Intracellular cytokines

Twenty female C57BL/6 J (H-2D^b) mice were used to form the following 5 study groups: 2 control groups—the PBS group (100 μL, 5 doses/week for 4 weeks; n = 4) and the B. longum wild type group (2.0 × 10⁹ CFUs/100 μL of PBS, 5 doses/week for 4 weeks; n = 4)—; the B. longum 420 group (2.0 × 10⁹ CFUs/100 μL of PBS, 5 doses/week for 4 weeks; n = 4); the B. longum 2656 group (2.0 × 10⁹ CFUs/100 μL of PBS, 5 doses/week for 4 weeks; n = 4); and the B. longum 420/2656 combination group (4.0 × 10⁹ CFUs/200 μL of PBS, 5 doses/week for 4 weeks; n = 4). Mice were sacrificed after the termination of the oral administration to remove the spleen, and splenocytes were cultured with WT1_35–52 peptide 5 mM (Scrum, Koto-ku, Tokyo, Japan) in complete medium at 37 °C. The half of the medium was changed every 2 days after day 2 of culture. On day 2 of culture or later, recombinant interleukin (rIL)-2 (Shionogi Pharmaceutical, Chuo-ku, Osaka, Japan) 20 IU/mL was added. On day 12 of culture, 4-hour culture with 10% FBS RPMI was conducted by pulsing or not pulsing cells with WT1_35–52 peptide 10 μM and by retaining intracellular interferon-gamma (IFN-γ) with brefeldin A (FUJIFILM Wako Pure Chemical, Chuo-ku, Osaka, Japan) 10 μg/mL. These cultured cells were washed twice with SM before suspension in 50 μL of SM. Clear Back® (2 μL; MBL) was added. Subsequently, the following mAbs were added: anti-mouse CD3 mAb FITC, clone 17A2 (0.5 μL; eBioscience); and anti-CD4 mAb APC/Cyanine 7, clone RM4–5 (0.5 μL; BioLegend). Cells were stained at 4 °C for 30 min, followed by washing twice with SM. Subsequently, BD Cytofix/Cytoperm™ (BD Biosciences) was used to permeabilize cell membranes. Intracellular cytokine staining of IFN-γ was conducted with anti-IFN-γ mAb PE/Cyanine 7, clone XMG 1.2 (0.5 μL; BioLegend) at 4 °C for 30 min. The flow cytometry of splenocytes and the analysis of the resulting flow cytometric results were conducted as mentioned above.

# # # #

THE PROBLEM> Pick up the intracellular cytokine methods text after its last sentence and carry it forward. The entries after this point are separate material and have no connection to the intracellular cytokine methods text.

# # # #

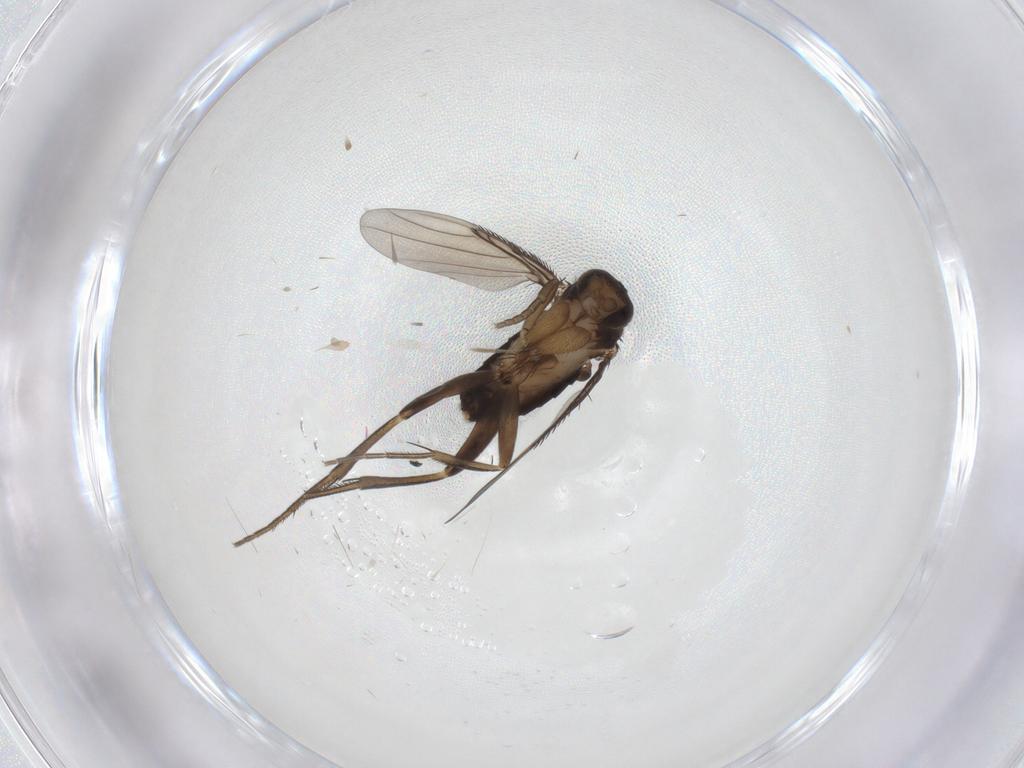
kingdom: Animalia
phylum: Arthropoda
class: Insecta
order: Diptera
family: Phoridae
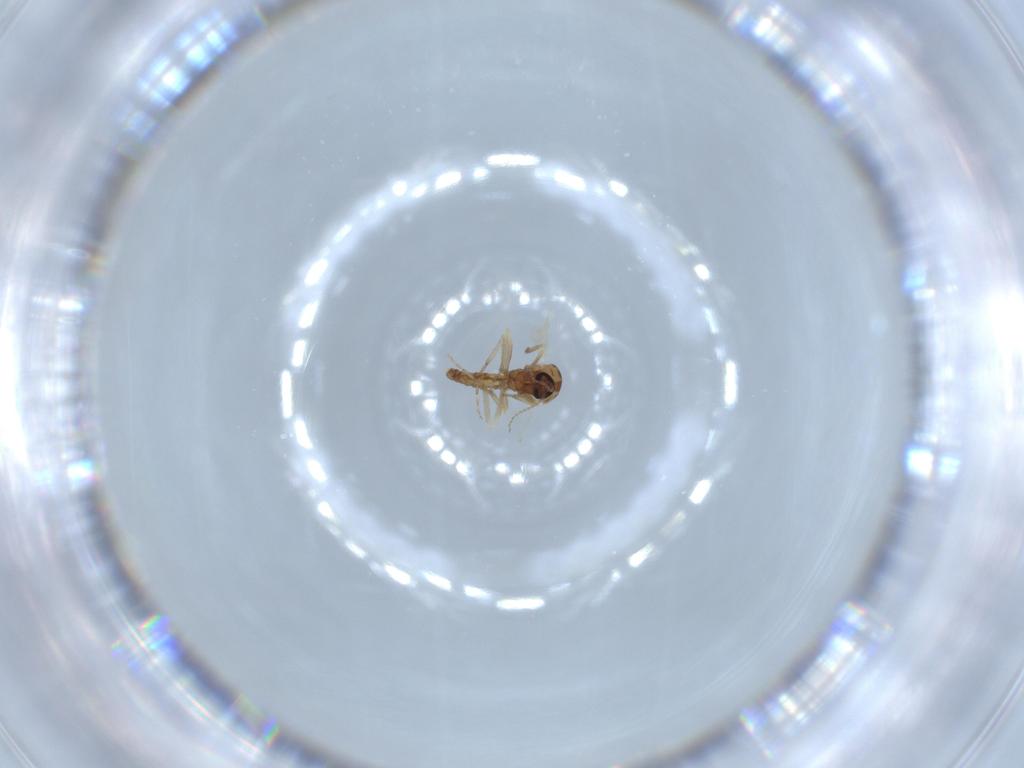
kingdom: Animalia
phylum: Arthropoda
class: Insecta
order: Diptera
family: Ceratopogonidae
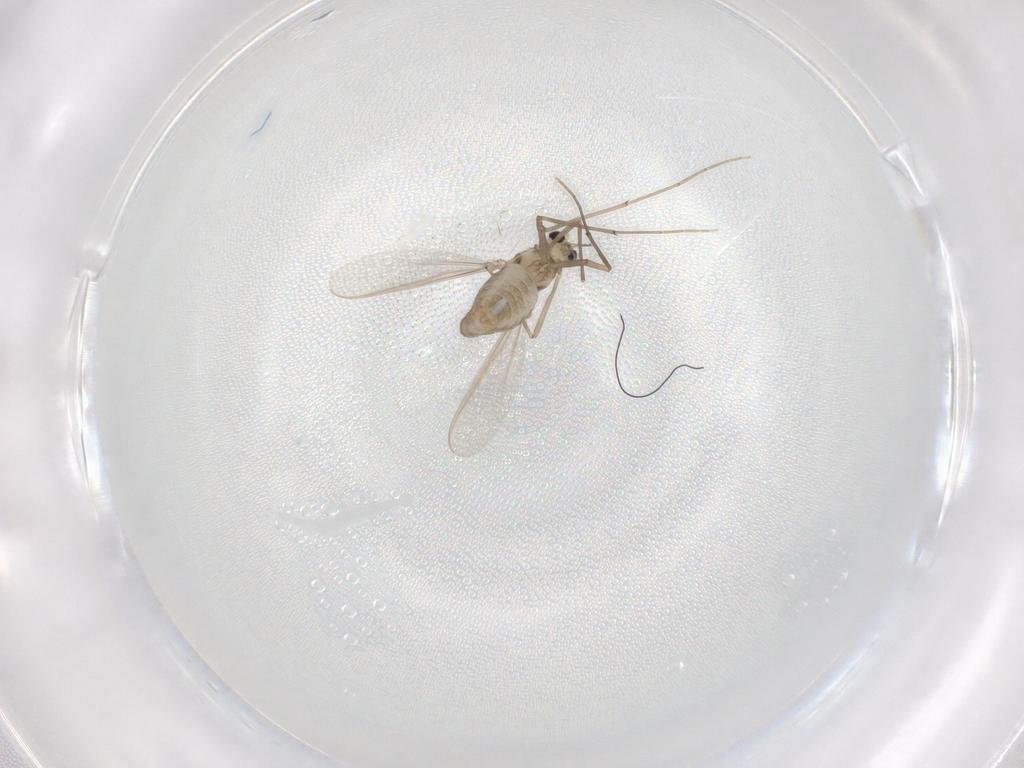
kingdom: Animalia
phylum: Arthropoda
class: Insecta
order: Diptera
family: Chironomidae
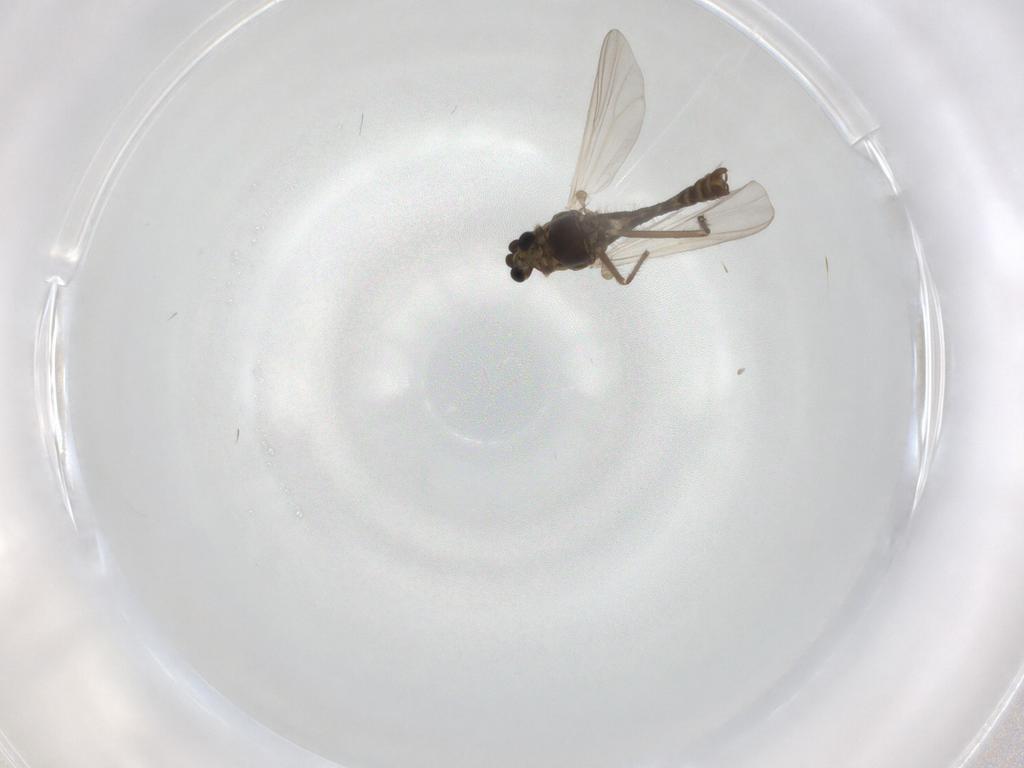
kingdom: Animalia
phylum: Arthropoda
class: Insecta
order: Diptera
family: Chironomidae
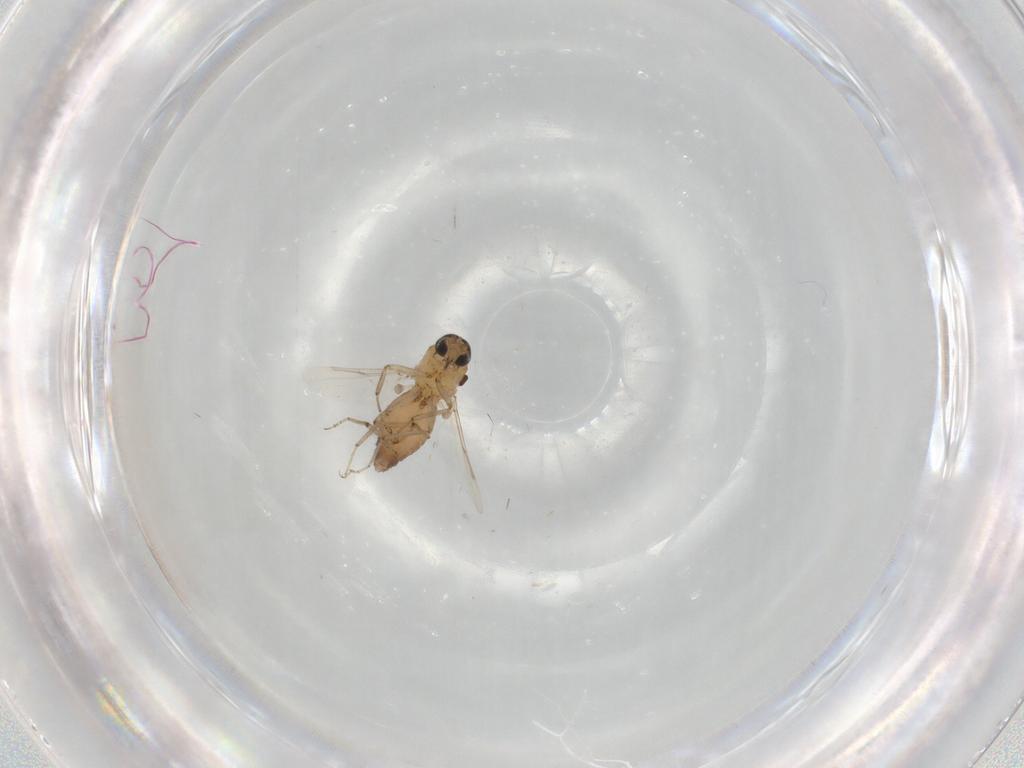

# # # #

ANSWER SECTION>
Tumor-infiltrating lymphocytes (TILs)

Eight female CD45.1⁺ C57BL/6 J (H-2D^b) mice were used to form the following 2 study groups: the B. longum 420 group (2.0 × 10⁹ CFUs/100 μL of PBS, 5 doses/week for 2 weeks; n = 4); and the B. longum 420/2656 combination group (4.0 × 10⁹ CFUs/200 μL of PBS, 5 doses/week for 2 weeks; n = 4). C1498-mWT1, prepared to be 2.0 × 10⁵ cells/50 μL of PBS, was subcutaneously inoculated into the right dorsal region of mice. The day of subcutaneous inoculation was considered as day 0, successful engraftment was verified on day 7, and the oral administration of the vaccine was initiated on day 8. After the termination of the oral administration, the tumor mass was cut into small pieces that were then treated with enzymes of Tissue Dissociation Kit (Milteny Biotec, Bergisch-Gladbach, Germany), followed by mechanical dissociation with gentleMACS™ Dissociator (Milteny Biotec). The resulting cell suspension was strained with the 40-μm nylon cell strainer (Nippon Rikagaku Kikai, Bunkyo-ku, Tokyo, Japan) to obtain a cell population containing tumor cells and hemocytes.

WT1-specific CTLs were stained as described below. MojoSort™ (BioLegend, San Diego, CA), a magnetic cell separation system, was used to conduct the positive selection of CD45.1⁺ cells in an attempt to exclude tumor cells—CD45.2⁺ cells. Sorted CD45.1⁺ cells were then suspended in 200 μL of SM. Clear Back® (4 μL; MBL) was added in the resulting cell suspension. An H-2D^b anti-WT1 tetramer, RMFPNAPYL-PE (1.0 μL; MBL), was then added. Subsequently, the following mAbs were added: anti-mouse CD3 mAb FITC, clone 17A2 (2.0 μL; eBioscience); anti-mouse CD8 mAb Alexa Fluor® 647, clone KT15 (2.0 μL; MBL); and anti-mouse CD45.2 mAb PerCP/Cyanine 5.5, clone 104 (1.0 μL; BioLegend). TILs were washed twice with SM. A DNA-binding dye 7-AAD (10.0 μL; BD Biosciences) was added to stain dead TILs. The flow cytometry of TILs and the analysis of the flow cytometric results were conducted as mentioned above.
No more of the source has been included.